Open
Description
Description:
When plotting line charts with many columns or rows, DataFrame.plot() currently adds one Line2D object per column. This incurs significant overhead in large datasets.
Replacing this with a single LineCollection (from matplotlib.collections) can yield substantial speedups. In my benchmarks, plotting via LineCollection was ~2.5× faster on large DataFrames with many columns.
Minimal example:
# Imports and data generation
import itertools
import matplotlib.pyplot as plt
import numpy as np
import pandas as pd
from matplotlib.collections import LineCollection
num_rows = 500
num_cols = 2000
test_df = pd.DataFrame(np.random.randn(num_rows, num_cols).cumsum(axis=0))
# Simply using DataFrame.plot, (5.6 secs)
test_df.plot(legend=False, figsize=(12, 8))
plt.show()
# Optimized version using LineCollection (2.2 secs)
x = np.arange(len(test_df.index))
lines = [np.column_stack([x, test_df[col].values]) for col in test_df.columns]

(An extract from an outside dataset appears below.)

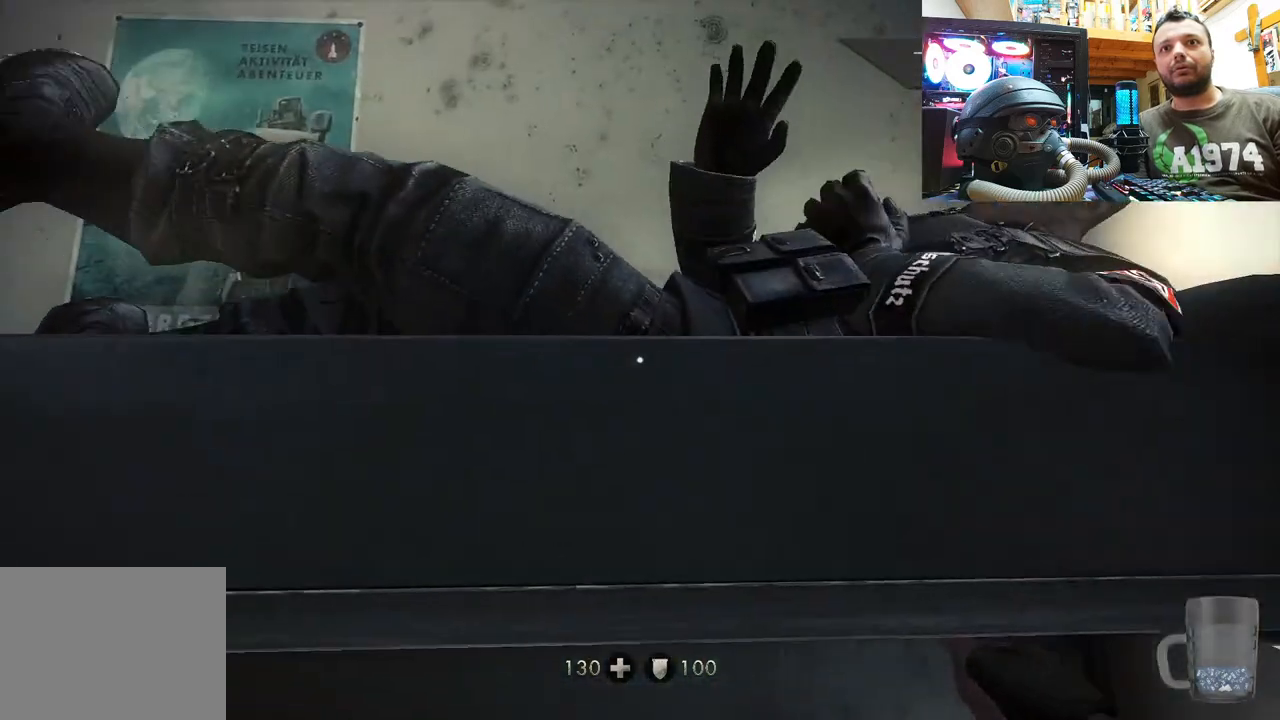
{"buttons": [], "left_stick": "center", "right_stick": "center", "events": []}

default_colors = plt.rcParams["axes.prop_cycle"].by_key()["color"]
color_cycle = list(itertools.islice(itertools.cycle(default_colors), len(lines)))
line_collection = LineCollection(lines, colors=color_cycle)
fig, ax = plt.subplots(figsize=(12, 8))
ax.add_collection(line_collection)
ax.margins(0.05)
plt.show()
Note: the ~2.5x speed improvement is specific to dataframes with integer index. For dataframes with DatetimeIndex
the actual speed improvement is ~27x when combined with the workaround here: #61398
Thank you for considering this suggestion!